Targeted gene and drug delivery nanosystems to hepatocellular carcinoma

Hepatocellular carcinoma (HCC) is one of the major causes of cancer mortality worldwide, highlighting the urgent need for the development of new therapeutic approaches, such as those involving the combination of gene therapy and chemotherapy, that potentially present higher therapeutic efficacy and lesser side effects than conventional treatments. Therefore, our main goal is to develop nanosystems that have the ability to efficiently and specifically mediate these new therapeutic strategies.

In this regard, we have developed different types of nanosystems, including polymer-based, lipid-based, inorganic-based, and hybrid-based formulations. Regarding the polymer-based systems, we developed a mini-library of well-defined glycopolymers to efficiently deliver nucleic acids into target cells. The generated glycoplexes had suitable physicochemical properties, and showed high specificity for the asialoglycoprotein receptor (ASGPR) and high transfection efficiency. Moreover, we demonstrated their ability to effectively mediate antitumor gene therapy strategies, that resulted in high anticancer activity in 2D and 3D-culture models of HCC, which was significantly enhanced by the combination with small amounts of chemotherapeutic agents. On the other hand, we have been developing new hybrid nanocarriers, both silica-polymer hybrid nanosystems and polymer-lipid hybrid ones, aiming at co-loading and co-deliver chemotherapeutic agents and genetic material in target cells. In the case of the silica-polymer hybrid nanocarriers, they exhibited high ASGPR specificity and high biological activity, showing a much higher transfection activity in liver cancer cells than bare silica nanoparticles. Furthermore, we demonstrated the ability of these nanosystems to efficiently mediate a combined antitumor strategy involving HSV-TK/GCV suicide gene therapy and chemotherapy (epirubicin), in liver cancer cells. Regarding the lipid-polymer hybrid nanosystems, composed of a PLGA core coated with a pH-sensitive lipid bilayer functionalized with the targeting ligand GalNAc, they showed not only a high loading capacity of two drugs (selumetinib and perifosine), but also mediated a substantial expression of the PTEN transgene in the target HCC cells. Our results showed that this innovative formulation exhibited adequate physicochemical properties, revealing high specificity to HCC cells, and presented a high antitumor effect, demonstrated not only by the enhancement on the programmed cell death, but also by the reduction in cell proliferation capacity.

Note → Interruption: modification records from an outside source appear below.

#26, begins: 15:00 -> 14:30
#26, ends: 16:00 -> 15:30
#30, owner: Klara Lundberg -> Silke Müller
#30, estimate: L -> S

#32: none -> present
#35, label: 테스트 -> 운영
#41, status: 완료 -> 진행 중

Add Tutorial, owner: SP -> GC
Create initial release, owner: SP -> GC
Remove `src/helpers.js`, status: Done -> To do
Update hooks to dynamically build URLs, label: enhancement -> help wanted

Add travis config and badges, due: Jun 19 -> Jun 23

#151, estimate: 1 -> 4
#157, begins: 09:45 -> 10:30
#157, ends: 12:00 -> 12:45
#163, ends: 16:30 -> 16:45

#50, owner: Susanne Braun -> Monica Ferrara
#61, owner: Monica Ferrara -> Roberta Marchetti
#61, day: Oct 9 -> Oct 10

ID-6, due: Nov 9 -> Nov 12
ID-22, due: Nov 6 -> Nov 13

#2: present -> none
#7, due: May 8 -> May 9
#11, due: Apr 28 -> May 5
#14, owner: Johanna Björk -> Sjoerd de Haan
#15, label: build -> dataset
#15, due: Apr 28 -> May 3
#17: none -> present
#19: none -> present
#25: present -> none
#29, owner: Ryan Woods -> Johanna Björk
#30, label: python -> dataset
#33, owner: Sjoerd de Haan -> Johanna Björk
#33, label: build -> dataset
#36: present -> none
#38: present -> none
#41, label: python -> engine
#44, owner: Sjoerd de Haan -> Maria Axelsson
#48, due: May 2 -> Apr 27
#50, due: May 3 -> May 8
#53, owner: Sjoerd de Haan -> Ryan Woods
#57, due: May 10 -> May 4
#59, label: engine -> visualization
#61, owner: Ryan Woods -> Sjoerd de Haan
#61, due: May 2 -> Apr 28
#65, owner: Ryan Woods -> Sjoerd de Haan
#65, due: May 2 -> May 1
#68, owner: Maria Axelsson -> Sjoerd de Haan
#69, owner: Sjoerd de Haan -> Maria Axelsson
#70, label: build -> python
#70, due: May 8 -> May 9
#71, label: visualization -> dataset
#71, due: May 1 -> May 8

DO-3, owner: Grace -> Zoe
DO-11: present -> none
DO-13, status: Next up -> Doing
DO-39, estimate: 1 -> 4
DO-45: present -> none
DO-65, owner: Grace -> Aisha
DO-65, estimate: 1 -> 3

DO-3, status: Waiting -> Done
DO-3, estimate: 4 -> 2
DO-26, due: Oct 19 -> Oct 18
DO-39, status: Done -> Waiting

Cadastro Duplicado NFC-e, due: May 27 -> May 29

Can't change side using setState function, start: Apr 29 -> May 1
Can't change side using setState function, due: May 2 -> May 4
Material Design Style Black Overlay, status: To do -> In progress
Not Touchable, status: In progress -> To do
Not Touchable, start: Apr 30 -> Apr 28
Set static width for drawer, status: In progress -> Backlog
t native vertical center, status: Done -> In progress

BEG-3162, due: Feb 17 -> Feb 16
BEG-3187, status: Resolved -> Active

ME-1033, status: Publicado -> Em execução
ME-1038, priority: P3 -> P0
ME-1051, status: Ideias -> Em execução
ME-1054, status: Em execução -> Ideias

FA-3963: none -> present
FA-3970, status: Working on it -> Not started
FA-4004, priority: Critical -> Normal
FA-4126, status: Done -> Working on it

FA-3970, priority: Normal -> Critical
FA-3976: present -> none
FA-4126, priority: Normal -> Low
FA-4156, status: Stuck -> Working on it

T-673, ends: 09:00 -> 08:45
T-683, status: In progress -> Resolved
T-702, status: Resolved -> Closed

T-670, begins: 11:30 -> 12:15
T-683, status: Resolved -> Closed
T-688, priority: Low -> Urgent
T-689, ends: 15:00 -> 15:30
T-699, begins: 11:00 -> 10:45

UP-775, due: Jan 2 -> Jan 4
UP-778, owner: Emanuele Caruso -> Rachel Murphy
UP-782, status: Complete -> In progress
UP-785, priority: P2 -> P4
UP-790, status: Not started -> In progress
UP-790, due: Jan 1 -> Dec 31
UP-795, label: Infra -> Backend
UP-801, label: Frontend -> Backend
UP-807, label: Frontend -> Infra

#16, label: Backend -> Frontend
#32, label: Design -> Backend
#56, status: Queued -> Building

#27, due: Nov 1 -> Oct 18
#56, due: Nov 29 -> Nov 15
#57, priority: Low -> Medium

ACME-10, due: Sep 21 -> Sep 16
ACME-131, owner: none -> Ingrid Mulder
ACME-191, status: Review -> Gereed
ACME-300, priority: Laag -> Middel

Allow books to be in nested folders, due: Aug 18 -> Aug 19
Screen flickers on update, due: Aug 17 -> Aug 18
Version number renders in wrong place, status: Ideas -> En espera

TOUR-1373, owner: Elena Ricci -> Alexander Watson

Overall, our data show that our nanosystems present a noticeable ability to efficiently and specifically deliver genetic material and drug into HCC cells, thus potentially constituting new platforms to successfully mediate novel antitumor strategies against this disease.

Henrique Faneca holds a PhD in Biochemistry from University of Coimbra. He is Principal Investigator at Center for Neuroscience and Cell Biology, University of Coimbra (CNC-UC), leading the research group Nanosystems and Targeted Antitumor Strategies. His research activity is focused on the development of different types of nanosystems that allow an efficient and specific delivery of therapeutic agents in target cells, and in the generation of new multitarget antitumor strategies, such as those involving the combination of gene therapy and chemotherapy.